#### [WHAT THIS TASK INVOLVES]
After finding the line that contains "Überregional" in the entries below, retype it and every following line precisely, the last included.

= = = = =

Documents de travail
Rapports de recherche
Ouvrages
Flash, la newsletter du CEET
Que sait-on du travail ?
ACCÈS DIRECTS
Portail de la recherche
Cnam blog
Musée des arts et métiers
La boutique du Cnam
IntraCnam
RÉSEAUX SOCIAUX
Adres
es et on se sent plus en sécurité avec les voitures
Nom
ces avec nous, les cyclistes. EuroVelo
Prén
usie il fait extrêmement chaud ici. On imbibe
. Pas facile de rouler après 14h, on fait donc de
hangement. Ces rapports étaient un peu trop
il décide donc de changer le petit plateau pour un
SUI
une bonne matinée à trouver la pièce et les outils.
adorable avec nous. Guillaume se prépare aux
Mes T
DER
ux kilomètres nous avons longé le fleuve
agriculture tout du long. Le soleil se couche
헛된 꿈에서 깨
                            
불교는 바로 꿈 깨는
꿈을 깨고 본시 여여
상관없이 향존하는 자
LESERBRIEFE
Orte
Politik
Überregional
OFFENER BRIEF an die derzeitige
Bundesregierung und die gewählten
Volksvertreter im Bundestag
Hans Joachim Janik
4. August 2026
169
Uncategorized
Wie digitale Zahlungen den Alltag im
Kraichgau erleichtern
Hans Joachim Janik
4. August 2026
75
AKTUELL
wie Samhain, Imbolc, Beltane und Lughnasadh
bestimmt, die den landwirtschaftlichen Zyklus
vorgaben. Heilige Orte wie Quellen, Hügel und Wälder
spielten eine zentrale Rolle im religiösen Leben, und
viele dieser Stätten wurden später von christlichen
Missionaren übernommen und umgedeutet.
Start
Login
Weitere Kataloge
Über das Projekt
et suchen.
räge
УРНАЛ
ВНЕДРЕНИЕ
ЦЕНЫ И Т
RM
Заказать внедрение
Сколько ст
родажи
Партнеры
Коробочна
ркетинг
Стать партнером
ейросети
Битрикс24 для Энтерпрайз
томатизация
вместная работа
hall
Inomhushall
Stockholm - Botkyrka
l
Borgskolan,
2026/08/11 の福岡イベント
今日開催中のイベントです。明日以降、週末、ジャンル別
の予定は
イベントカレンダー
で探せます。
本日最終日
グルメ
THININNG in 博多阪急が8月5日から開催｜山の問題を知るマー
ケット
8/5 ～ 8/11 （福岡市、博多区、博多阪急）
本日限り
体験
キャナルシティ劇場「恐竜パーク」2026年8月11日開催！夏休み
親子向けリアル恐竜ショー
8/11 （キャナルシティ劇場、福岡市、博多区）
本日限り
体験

= = = = =

#### [RESULT OF THIS TASK]
Überregional
OFFENER BRIEF an die derzeitige
Bundesregierung und die gewählten
Volksvertreter im Bundestag
Hans Joachim Janik
4. August 2026
169
Uncategorized
Wie digitale Zahlungen den Alltag im
Kraichgau erleichtern
Hans Joachim Janik
4. August 2026
75
AKTUELL
wie Samhain, Imbolc, Beltane und Lughnasadh
bestimmt, die den landwirtschaftlichen Zyklus
vorgaben. Heilige Orte wie Quellen, Hügel und Wälder
spielten eine zentrale Rolle im religiösen Leben, und
viele dieser Stätten wurden später von christlichen
Missionaren übernommen und umgedeutet.
Start
Login
Weitere Kataloge
Über das Projekt
et suchen.
räge
УРНАЛ
ВНЕДРЕНИЕ
ЦЕНЫ И Т
RM
Заказать внедрение
Сколько ст
родажи
Партнеры
Коробочна
ркетинг
Стать партнером
ейросети
Битрикс24 для Энтерпрайз
томатизация
вместная работа
hall
Inomhushall
Stockholm - Botkyrka
l
Borgskolan,
2026/08/11 の福岡イベント
今日開催中のイベントです。明日以降、週末、ジャンル別
の予定は
イベントカレンダー
で探せます。
本日最終日
グルメ
THININNG in 博多阪急が8月5日から開催｜山の問題を知るマー
ケット
8/5 ～ 8/11 （福岡市、博多区、博多阪急）
本日限り
体験
キャナルシティ劇場「恐竜パーク」2026年8月11日開催！夏休み
親子向けリアル恐竜ショー
8/11 （キャナルシティ劇場、福岡市、博多区）
本日限り
体験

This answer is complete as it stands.